To do:
In the records that follow, locate every line with "into" and extract it.
==================================================
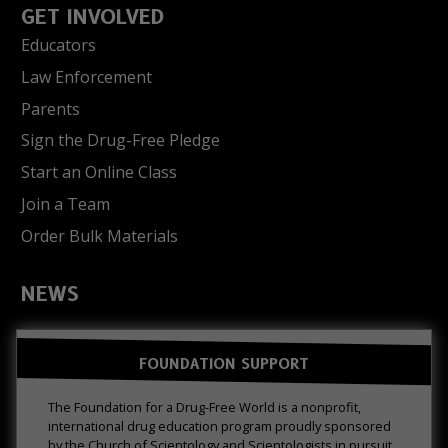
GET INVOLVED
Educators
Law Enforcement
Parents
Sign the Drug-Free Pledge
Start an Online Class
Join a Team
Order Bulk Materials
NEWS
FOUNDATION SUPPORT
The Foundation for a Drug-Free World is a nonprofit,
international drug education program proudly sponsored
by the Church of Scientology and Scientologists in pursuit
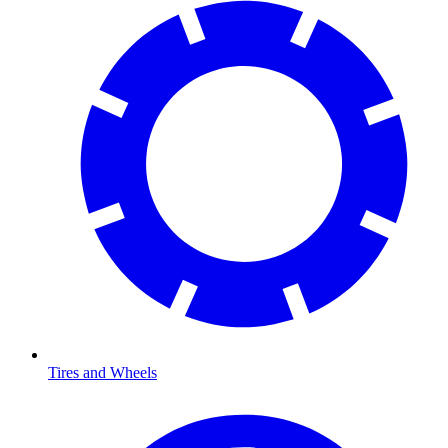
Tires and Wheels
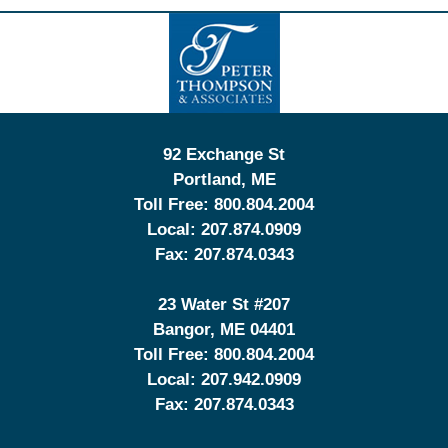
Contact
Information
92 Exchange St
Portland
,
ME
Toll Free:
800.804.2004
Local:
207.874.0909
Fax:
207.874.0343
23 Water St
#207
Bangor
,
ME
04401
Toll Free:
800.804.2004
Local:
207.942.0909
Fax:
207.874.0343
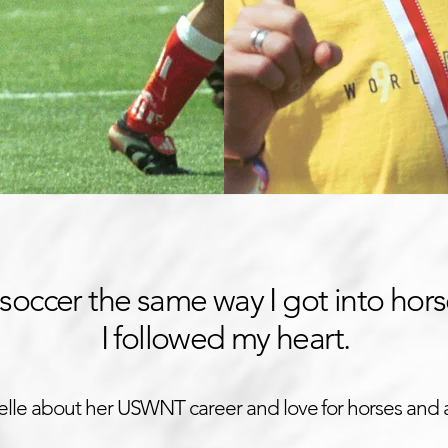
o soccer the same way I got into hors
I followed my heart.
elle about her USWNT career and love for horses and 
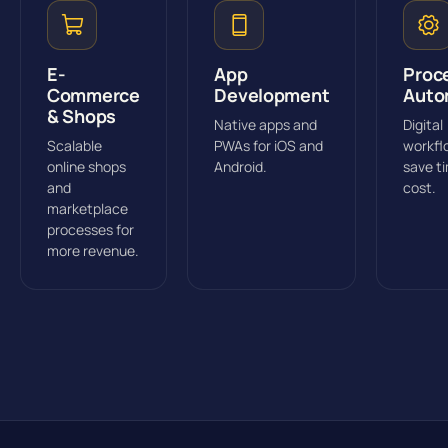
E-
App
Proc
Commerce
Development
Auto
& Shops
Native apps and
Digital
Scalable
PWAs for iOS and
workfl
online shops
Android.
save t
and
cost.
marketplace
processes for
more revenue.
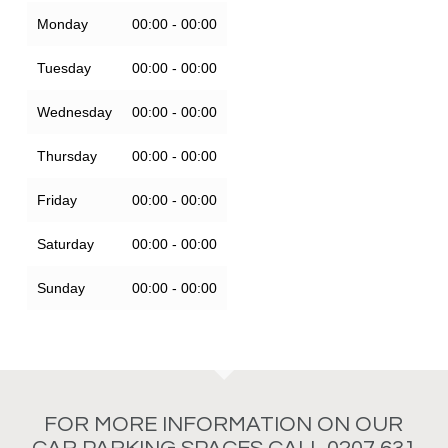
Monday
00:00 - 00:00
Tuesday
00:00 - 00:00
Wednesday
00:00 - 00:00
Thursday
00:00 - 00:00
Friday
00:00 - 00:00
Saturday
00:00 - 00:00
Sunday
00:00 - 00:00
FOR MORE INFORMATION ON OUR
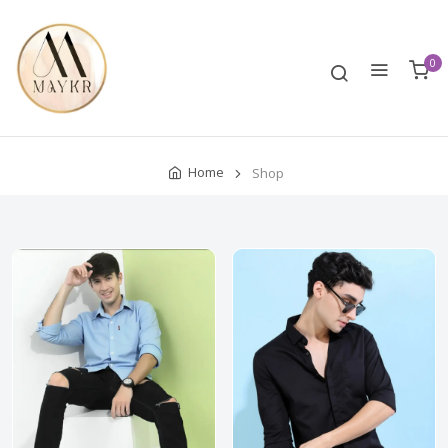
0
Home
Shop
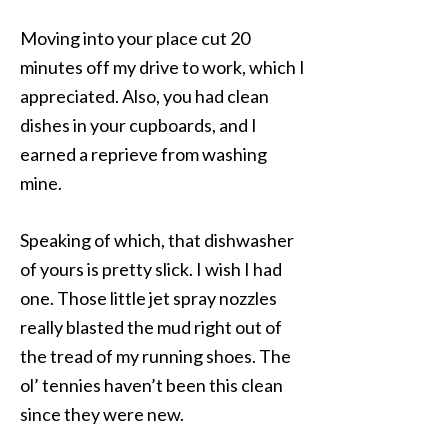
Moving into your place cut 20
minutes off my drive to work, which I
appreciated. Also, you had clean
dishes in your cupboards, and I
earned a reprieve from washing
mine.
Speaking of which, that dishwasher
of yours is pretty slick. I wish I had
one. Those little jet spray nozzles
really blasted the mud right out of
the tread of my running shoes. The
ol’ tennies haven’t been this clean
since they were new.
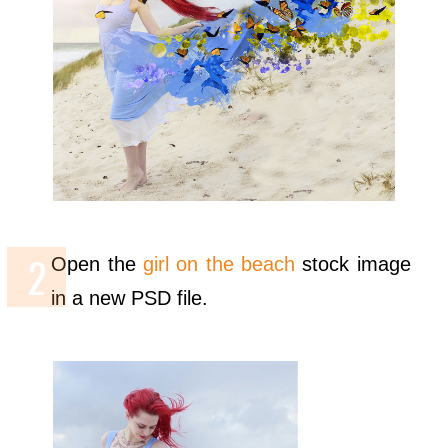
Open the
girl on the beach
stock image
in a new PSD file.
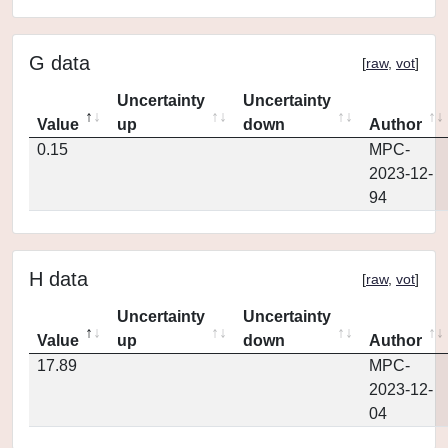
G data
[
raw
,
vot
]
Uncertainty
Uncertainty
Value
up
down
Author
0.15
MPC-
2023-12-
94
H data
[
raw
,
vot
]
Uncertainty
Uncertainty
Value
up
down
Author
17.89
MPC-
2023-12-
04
==================================================
Response box:
o soccer the same way I got into hors
Moving into your place cut 20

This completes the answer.